Document the default garbage_collection_threshold value and improve the organization of cuda docs (pytorch#155341)

ParagEkbote · pytorchmergebot · commit 2908c10259ba · 2025-06-08T22:09:35.000Z
Fixes pytorch#150917 As mentioned in the issue, I've updated the documentation of `garbage_collection_threshold`and improved the organization. Could you please review? Pull Request resolved: pytorch#155341 Approved by: https://github.com/AlannaBurke, https://github.com/ngimel
diff --git a/docs/source/notes/cuda.rst b/docs/source/notes/cuda.rst
@@ -511,6 +511,8 @@ Available options:
   80% of the total memory allocated to the GPU application). The algorithm prefers
   to free old & unused blocks first to avoid freeing blocks that are actively being
   reused. The threshold value should be between greater than 0.0 and less than 1.0.
+  The default value is set at 1.0.
+
   ``garbage_collection_threshold`` is only meaningful with ``backend:native``.
   With ``backend:cudaMallocAsync``, ``garbage_collection_threshold`` is ignored.
 * ``expandable_segments`` (experimental, default: `False`) If set to `True`, this setting instructs
@@ -546,20 +548,20 @@ Available options:
   appended to the end of the segment. This process does not create as many slivers
   of unusable memory, so it is more likely to succeed at finding this memory.
 
-  `pinned_use_cuda_host_register` option is a boolean flag that determines whether to
+* `pinned_use_cuda_host_register` option is a boolean flag that determines whether to
   use the CUDA API's cudaHostRegister function for allocating pinned memory instead
   of the default cudaHostAlloc.
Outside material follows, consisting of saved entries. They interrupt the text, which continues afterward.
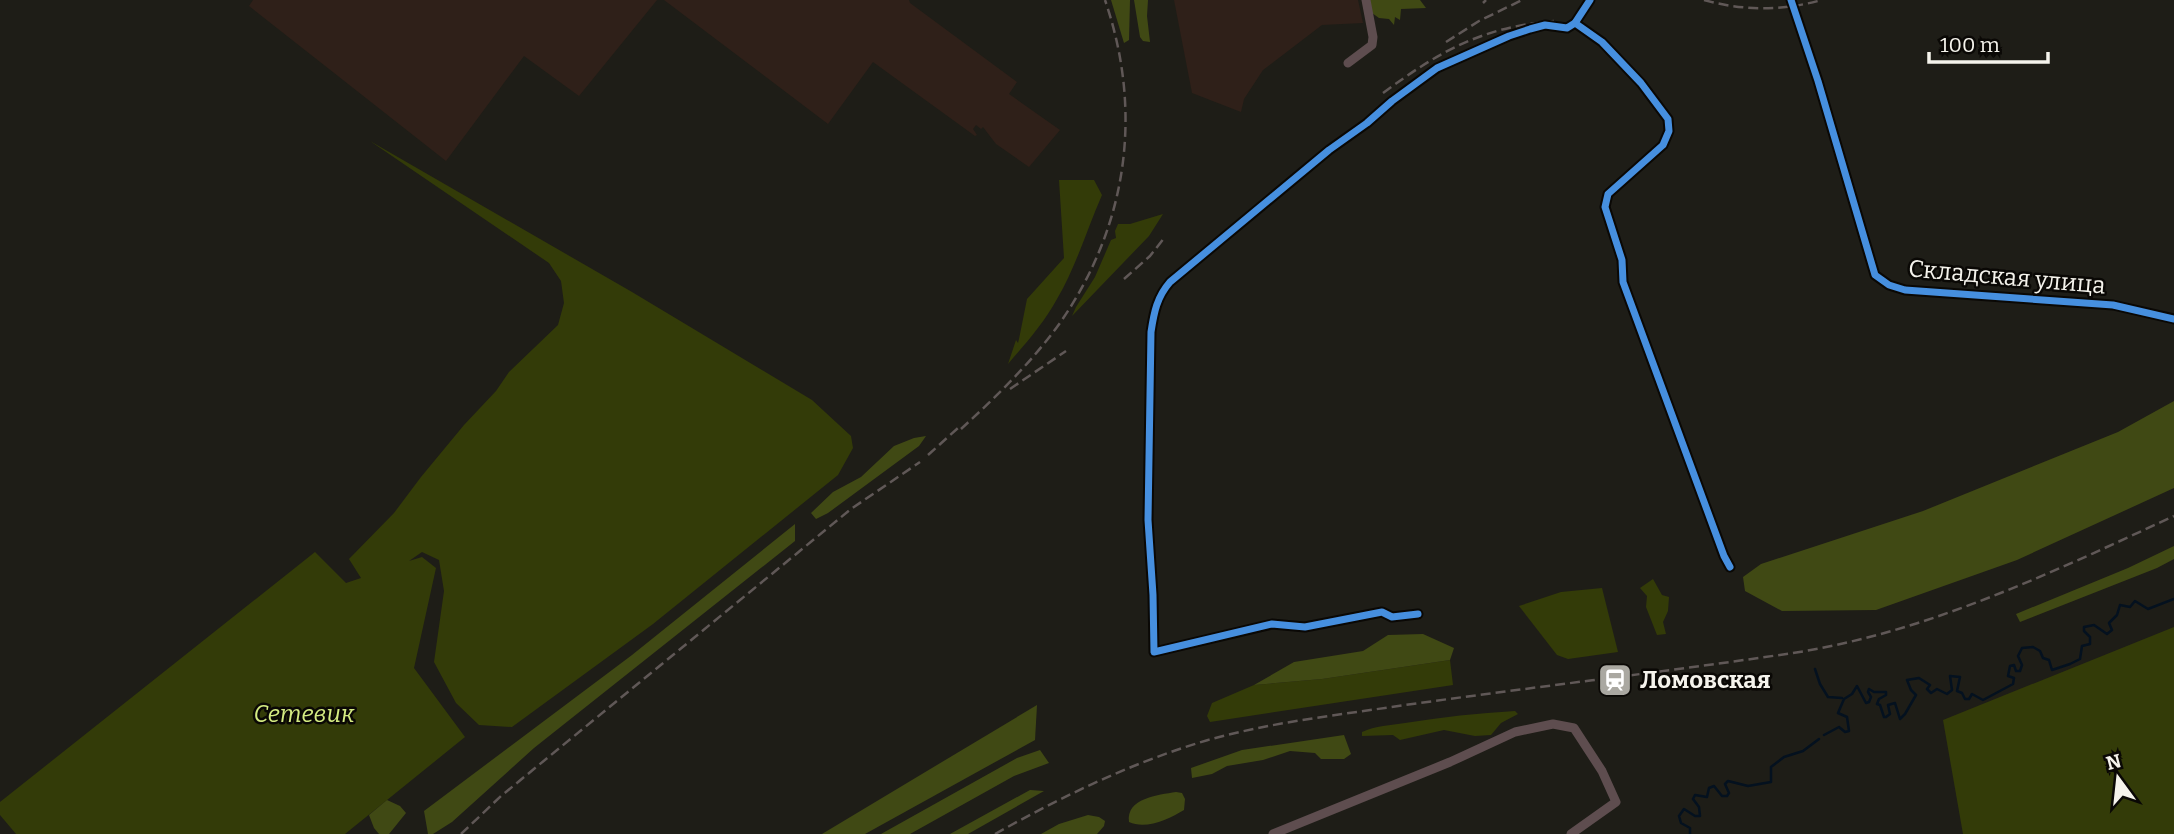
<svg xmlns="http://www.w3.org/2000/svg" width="2174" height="834" font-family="Bitter,serif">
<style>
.industrial{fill:#2f2019}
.green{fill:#333b08}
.forest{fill:#404914}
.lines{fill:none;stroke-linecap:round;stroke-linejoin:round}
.stream{stroke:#04111f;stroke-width:2.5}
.street{stroke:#5e4d4f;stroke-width:9}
.rail{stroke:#605857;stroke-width:2.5;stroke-dasharray:10 5;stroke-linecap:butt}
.cycleway-casing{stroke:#0a0805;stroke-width:11}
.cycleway{stroke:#468fdf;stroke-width:7}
.labels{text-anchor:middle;stroke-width:5;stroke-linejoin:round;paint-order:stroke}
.street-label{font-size:24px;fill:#f5f3ec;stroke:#0a0805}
.poi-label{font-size:24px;font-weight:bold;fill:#f5f3ec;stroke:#0a0805;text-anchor:start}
.park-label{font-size:24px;font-style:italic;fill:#d4eb82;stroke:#0a0805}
</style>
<rect width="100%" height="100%" fill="#1e1d17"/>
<g class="industrial">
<polygon points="253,0 657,0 579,96 524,56 446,161 249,6"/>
<polygon points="664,0 909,0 910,3 1017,82 1009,94 1060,130 1029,167 996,144 983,127 981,129 976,125 973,129 977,135 975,136 873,62 828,124"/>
<polygon points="1174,0 1358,0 1363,23 1322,25 1263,70 1244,99 1241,112 1192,93"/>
</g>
<g class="green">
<polygon points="370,141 632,292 812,400 851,436 853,448 838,475 653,624 512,727 479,725 456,703 434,662 444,591 439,560 422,552 409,561 422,557 436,568 414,668 465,737 345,834 16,834 0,815 0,802 315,552 346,583 361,578 349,559 394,513 421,477 464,425 496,391 509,372 558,325 564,303 561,281 549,263"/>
<path d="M1059 180H1094L1102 195C1087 229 1076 267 1057 299 1044 323 1026 343 1008 364L1016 340 1018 343 1019 339 1027 299 1064 258Z"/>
<polygon points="1163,214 1149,236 1072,316 1076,307 1095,277 1111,240 1116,238 1115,231 1118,224 1130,224"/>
<polygon points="1653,579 1662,595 1669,597 1668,611 1663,622 1666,634 1657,635 1646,607 1647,596 1640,588"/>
<polygon points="1602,588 1618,652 1568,659 1557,655 1519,606 1561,592"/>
<polygon points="2174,627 2174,834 1963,834 1943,720"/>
<polygon points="1450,660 1453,685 1210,722 1207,716 1212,703 1254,685 1322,679"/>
<path d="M1515 711 1518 714 1501 723 1491 735 1475 736 1444 730 1400 740 1393 735 1362 736V732C1375 726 1391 725 1405 723 1442 717 1478 713 1515 711Z"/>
</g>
<g class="forest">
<polygon points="1111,0 1130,0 1129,40 1124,43"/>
<polygon points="1134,0 1148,0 1147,16 1150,42 1143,41 1140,37"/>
<polygon points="1370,0 1420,0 1426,8 1401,9 1400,20 1395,17 1394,25 1389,19 1379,18 1372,13"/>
<polygon points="2174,401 2174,488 2017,560 1876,610 1782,611 1745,591 1743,577 1761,564 1923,511 2118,432"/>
<polygon points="926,436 919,446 828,513 816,519 811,513 833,492 861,477 894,446 914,438"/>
<polygon points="795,524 795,541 534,748 452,822 433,834 428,834 424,811 632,655"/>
<polygon points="2174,546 2174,559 2157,568 2020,622 2016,614 2128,568"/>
<polygon points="1423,634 1454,648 1450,660 1322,679 1254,685 1294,662 1363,651 1388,635"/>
<polygon points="1037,705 1035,740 865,834 822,834"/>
<polygon points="1344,735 1351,754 1344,759 1321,759 1315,753 1290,751 1263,760 1227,766 1212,774 1192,778 1191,768 1242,750"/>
<polygon points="1040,750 1049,763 1014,776 910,834 881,834 1017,758"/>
<polygon points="1030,790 1044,791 968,834 950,834"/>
<path d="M1176 792 1182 793 1185 799 1184 810C1169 819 1146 830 1129 822 1126 798 1158 795 1176 792Z"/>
<polygon points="387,800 400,806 406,813 389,834 379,834 374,828 369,815"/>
<polygon points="1088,815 1099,817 1105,821 1104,826 1097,834 1041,834 1059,824"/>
</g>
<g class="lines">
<g class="stream">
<polyline points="1815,669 1820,684 1828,697 1842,698"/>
<polyline points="1824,735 1839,727 1845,732 1849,731 1847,717 1838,713 1844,699 1852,694 1857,686 1866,703 1869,702 1871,697 1868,692 1869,689 1874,692 1886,692 1886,695 1879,699 1877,704 1880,705 1884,717 1886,717 1890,714 1888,705 1895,703 1900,719 1905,714 1916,695 1911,690 1907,680 1919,678 1930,685 1927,689 1931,693 1937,689 1947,694 1952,690 1950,676 1960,677 1957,691 1962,693 1965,699 1969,699 1972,694 1983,700 2013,684 2014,678 2008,676 2010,666 2014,665 2016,671 2020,671 2022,665 2018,656 2022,648 2033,647 2040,651 2043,658 2049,660 2052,670 2070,664 2080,659 2082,646 2090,644 2090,637 2084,631 2084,627 2094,625 2107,634 2112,630 2109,623 2117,615 2120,605 2130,607 2135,601 2148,609 2174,599"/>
<polyline points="1690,834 1690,828 1681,823 1679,816 1684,809 1695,816 1700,816 1699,807 1693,799 1695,795 1707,797 1709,788 1714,786 1722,796 1727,796 1729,793 1725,784 1728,781 1748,786 1771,782 1771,767 1784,757 1803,751 1819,739"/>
</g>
<g class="street">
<polyline points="1791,0 1818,81 1875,275 1889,285 1905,290 2113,305 2174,319"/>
<polyline points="1575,23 1602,42 1641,83 1668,119 1669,131 1663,145 1608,194 1605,207 1622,260 1623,282 1724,556 1730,567"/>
<polyline points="1348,63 1372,45 1373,37 1366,0"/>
<path d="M1418 614 1392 617 1382 612 1305 627 1272 624 1154 652 1153 595 1148 520 1151 332C1154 312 1157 297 1170 282L1329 150 1367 123 1392 101 1437 68 1509 36 1530 29 1545 25 1567 28 1575 23 1590 0"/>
<polyline points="1273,834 1450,762 1515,732 1553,724 1574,728 1602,771 1616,802 1571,834"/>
</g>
<g class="rail">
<path d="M1704 0C1744 11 1781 11 1822 0"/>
<polyline points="1483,3 1486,0"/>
<polyline points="1446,42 1479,21 1522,0"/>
<path d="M1383 93C1440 51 1482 27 1554 21"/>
<polyline points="1124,279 1150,256 1165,237"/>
<polyline points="1010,389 1066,351"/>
<path d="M961 429C997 396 1034 360 1062 320 1128 223 1143 111 1105 0"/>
<polyline points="928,455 958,428"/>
<polyline points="461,834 501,796 851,509 920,462"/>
<path d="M995 834C1063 796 1133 762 1208 740 1272 722 1339 715 1405 705 1534 687 1664 672 1793 653 1928 632 2051 573 2174 516"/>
</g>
<g class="cycleway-casing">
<g id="cycleway">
<polyline points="1791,0 1818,81 1875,275 1889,285 1905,290 2113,305 2174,319"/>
<polyline points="1575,23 1602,42 1641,83 1668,119 1669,131 1663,145 1608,194 1605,207 1622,260 1623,282 1724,556 1730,567"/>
<path d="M1418 614 1392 617 1382 612 1305 627 1272 624 1154 652 1153 595 1148 520 1151 332C1154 312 1157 297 1170 282L1329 150 1367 123 1392 101 1437 68 1509 36 1530 29 1545 25 1567 28 1575 23 1590 0"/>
</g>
</g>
<use href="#cycleway" class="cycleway"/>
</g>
<defs>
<g id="station-square" transform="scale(1.75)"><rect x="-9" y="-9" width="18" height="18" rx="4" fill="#aaa8a1" stroke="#0a0805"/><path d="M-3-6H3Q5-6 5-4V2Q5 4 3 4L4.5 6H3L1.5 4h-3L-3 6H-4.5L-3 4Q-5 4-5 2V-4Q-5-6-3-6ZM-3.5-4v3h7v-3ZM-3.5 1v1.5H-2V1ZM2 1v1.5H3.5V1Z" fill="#fff"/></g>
</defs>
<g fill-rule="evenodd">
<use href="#station-square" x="1615" y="680"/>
</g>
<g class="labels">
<g class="street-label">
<text transform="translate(2007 277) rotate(5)" y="8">Складская улица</text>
</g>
<g class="poi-label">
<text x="1640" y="688">Ломовская</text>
</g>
<g class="park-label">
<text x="304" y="722">Сетевик</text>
</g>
</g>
<g transform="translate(2118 778) rotate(345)" stroke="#0a0805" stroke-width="5" paint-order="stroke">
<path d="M0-5L12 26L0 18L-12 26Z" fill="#f5f3ec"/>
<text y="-10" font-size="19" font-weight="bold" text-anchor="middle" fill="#f5f3ec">N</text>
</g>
<path d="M1929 52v10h119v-10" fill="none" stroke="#f5f3ec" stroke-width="3.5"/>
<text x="1940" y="52" font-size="21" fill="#f5f3ec" stroke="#0a0805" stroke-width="5" paint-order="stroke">100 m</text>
</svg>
When set to True, the memory is allocated using regular
   malloc and then pages are mapped to the memory before calling cudaHostRegister.
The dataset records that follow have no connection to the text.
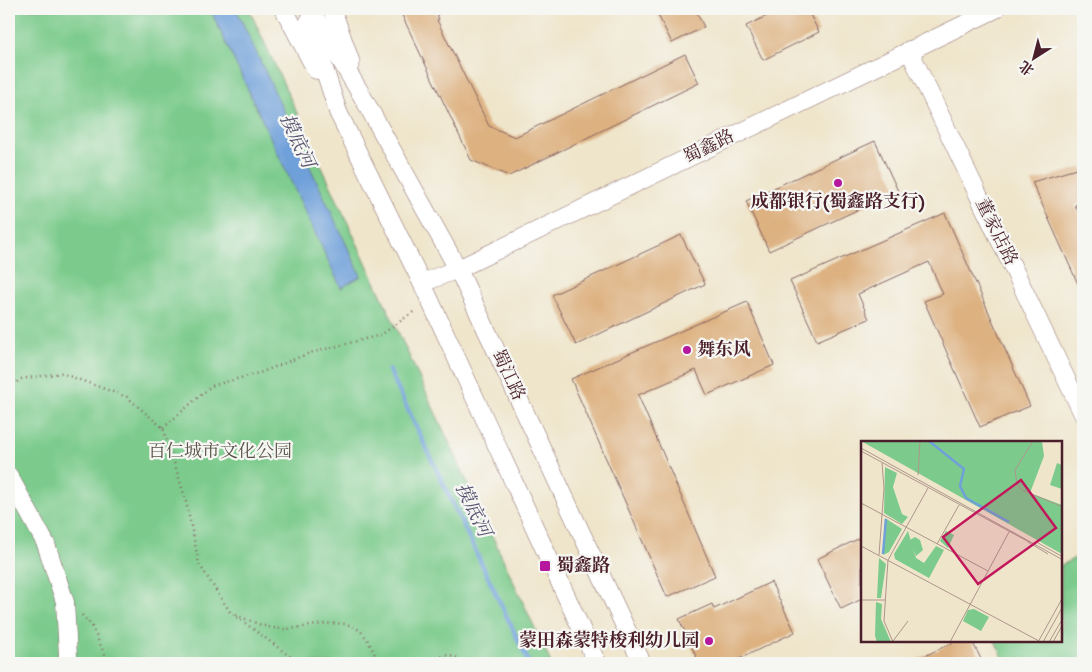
<svg xmlns="http://www.w3.org/2000/svg" width="1092" height="672" viewBox="0 0 1092 672" font-family="'IM FELL DW Pica','Noto Serif SC',serif">
<rect width="100%" height="100%" fill="#f6f6f2"/>
<filter id="ink" filterUnits="userSpaceOnUse"><feTurbulence type="fractalNoise" baseFrequency=".02" numOctaves="2"/><feDisplacementMap in="SourceGraphic" scale="10" xChannelSelector="R" yChannelSelector="G"/><feConvolveMatrix kernelMatrix="1 2 1 2 8 2 1 2 1" color-interpolation-filters="sRGB"/></filter>
<filter id="wash" filterUnits="userSpaceOnUse"><feTurbulence type="fractalNoise" baseFrequency=".0096" numOctaves="4" result="noise"/><feDisplacementMap in="SourceGraphic" scale="20" xChannelSelector="R" yChannelSelector="G"/><feGaussianBlur stdDeviation="1.12" result="paint"/><feColorMatrix in="noise" values="0 0 0 0 0 0 0 0 0 0 0 0 0 0 0 0 0 1.4 0 .05"/><feComposite in="paint" operator="in"/></filter>
<g filter="url(#wash)">
<rect width="100%" height="100%" fill="#efe5cb"/>
<g fill="#7ccb8c" stroke="#63755c">
<path d="M9,9H249L551,663H9Z"/>
<path d="M1083,554V663H1006L995,641H1061V565Z"/>
</g>
<path fill="#70a0da" stroke="#5d6082" d="M210,9H236L361,276L341,288Z"/>
<g fill="none" stroke-linecap="round" stroke-linejoin="round">
<path stroke="#70a0da" stroke-width="4.5" d="M389,370L529,663"/>
</g>
<g id="blocks">
<g fill="#ddb180">
<path d="M399,9H434L439,19L437,20L489,126L515,137L685,54L699,83L509,176L471,160Z"/>
<path d="M655,9H695L704,27L672,43Z"/>
<path d="M781,9H807L819,32L763,60L746,26Z"/>
<path d="M875,141L898,191L769,251L746,201Z"/>
<path d="M1083,167V202L1075,205L1083,221V295L1032,182Z"/>
<path d="M945,213L1030,406L980,427L924,301L943,294L929,262L858,294L869,319L817,341L790,281Z"/>
<path d="M681,235L705,284L576,345L552,295Z"/>
<path d="M747,302L774,365L707,395L696,370L638,395L715,576L667,597L571,379Z"/>
<path d="M862,537V599L841,609L817,559Z"/>
<path d="M771,582L795,632L737,660L739,663H699L679,619L712,604L714,609Z"/>
<path d="M956,641H972L983,663H910Z"/>
</g>
</g>
</g>
<g filter="url(#ink)">
<use href="#blocks" fill-opacity="0" stroke="#846463" stroke-width="1"/>
<g fill="none" stroke-linecap="round" stroke-linejoin="round">
<g stroke="#846463" stroke-width="19">
<g id="minor">
<path d="M284,9L316,70"/>
<path d="M310,9L361,94L458,269L642,663"/>
<path d="M332,9L351,63"/>
<path d="M309,21L338,112L422,283L597,663"/>
<path d="M909,50L1083,414"/>
<path d="M422,283L458,269L996,9"/>
<path d="M9,476L46,544L65,602L68,656L66,663"/>
</g>
</g>
<g stroke="#846463" stroke-width="2.5" stroke-dasharray="1 4" stroke-linecap="butt">
<path d="M9,12L15,9"/>
<path d="M9,388L21,379L61,373L127,397L163,428L185,497L199,564L230,612L299,663"/>
<path d="M163,428L211,386L262,372L310,353L381,335L416,310"/>
<path d="M82,615L91,625L109,663"/>
<path d="M236,615C251,621 268,629 284,629C303,629 340,617 356,628C368,635 373,652 379,663"/>
<path d="M9,660L12,663"/>
<path d="M428,663L445,655L459,658L462,663"/>
</g>
<use href="#minor" stroke="#fff" stroke-width="18"/>
</g>
</g>
<g fill="#b5179e" stroke="#f6f6f2" stroke-width="2">
<circle cx="838" cy="183" r="5"/>
<circle cx="687" cy="350" r="5"/>
<rect x="539" y="560" width="12" height="12" rx="2.5"/>
<circle cx="709" cy="641" r="5"/>
</g>
<g text-anchor="middle" dominant-baseline="central" stroke-width="4.5" stroke-linejoin="round" paint-order="stroke">
<g font-size="18" fill="#4a1f2b" stroke="#f6f6f2">
<text transform="translate(709 147) rotate(-26)">蜀鑫路</text>
<text transform="translate(996 232) rotate(64)">董家店路</text>
<text transform="translate(508 375) rotate(65)">蜀江路</text>
</g>
<g font-size="18" font-weight="bold" fill="#4a1f2b" stroke="#f6f6f2" text-anchor="start">
<text x="838" y="202" text-anchor="middle">成都银行(蜀鑫路支行)</text>
<text x="697" y="350">舞东风</text>
<text x="556" y="566">蜀鑫路</text>
<text x="699" y="641" text-anchor="end">蒙田森蒙特梭利幼儿园</text>
</g>
<g font-size="18" fill="#595348" stroke="#f6f6f2">
<text x="220" y="452">百仁城市文化公园</text>
</g>
<g font-size="19" font-style="italic" fill="#595371" stroke="#f6f6f2">
<text transform="translate(297 141) rotate(65)">摸底河</text>
<text transform="translate(473 510) rotate(64)">摸底河</text>
</g>
</g>
<g transform="translate(861 441)">
<rect width="201" height="201" fill="#efe5cb"/>
<path d="M0,0H181L183,15L169,52L201,64V113ZM196,22L201,24V48L189,44ZM24,26L36,32L32,46L41,73L47,76L41,83L23,72ZM24,77L41,88L28,111L22,114ZM47,90L55,117L63,122L75,105L83,109L68,137L34,118L33,113ZM85,90L93,94L87,107L79,100ZM54,96L59,99L62,109L55,115L49,99ZM18,117L25,123L20,157H16ZM15,161L21,163L20,178L30,201H16L14,195ZM113,168L128,176L120,190L102,180L107,169Z" fill="#7ccb8c"/>
<path fill="none" stroke="#70a0da" stroke-width="2.5" d="M68,0L103,28L99,45L105,57L148,81M22,113L25,78"/>
<path fill="none" stroke="#ad968b" stroke-width="1" d="M172,0L154,29L156,44L163,50L202,66M0,7L202,119M0,10L168,101M57,34L59,0M0,62L127,130M167,101L187,113M177,102L202,116M76,103L98,64M0,105L178,200M18,114L23,47L21,22M0,159H24M32,200L47,180M32,201L23,180L27,119L67,47M89,201L148,91M177,201L202,156M182,201L202,165M188,201L202,177M192,201L202,183"/>
<path fill="#c2185b" fill-opacity="0.15" stroke="#c2185b" stroke-width="2.5" d="M160,39L195,87L117,143L82,96Z"/>
<rect width="201" height="201" fill="none" stroke="#4a1f2b" stroke-width="2.5"/>
</g>
<rect width="1092" height="672" fill="none" stroke="#f6f6f2" stroke-width="30"/>
<g transform="translate(1034 58) rotate(216)" stroke="#f6f6f2" stroke-width="4" paint-order="stroke">
<path d="M0-4L9 19L0 12L-9 19Z" fill="#4a1f2b"/>
<text y="-8" font-size="14" font-weight="bold" text-anchor="middle" fill="#4a1f2b">北</text>
</g>
</svg>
   This pre-mapping of pages helps reduce the lock time during the execution
   of cudaHostRegister.
 
-  `pinned_num_register_threads` option is only valid when pinned_use_cuda_host_register
+* `pinned_num_register_threads` option is only valid when pinned_use_cuda_host_register
   is set to True. By default, one thread is used to map the pages. This option allows
   using more threads to parallelize the page mapping operations to reduce the overall
   allocation time of pinned memory. A good value for this option is 8 based on
   benchmarking results.
 
-  `pinned_use_background_threads` option is a boolean flag to enable background thread
+* `pinned_use_background_threads` option is a boolean flag to enable background thread
   for processing events. This avoids any slow path associated with querying/processing of
   events in the fast allocation path. This feature is disabled by default.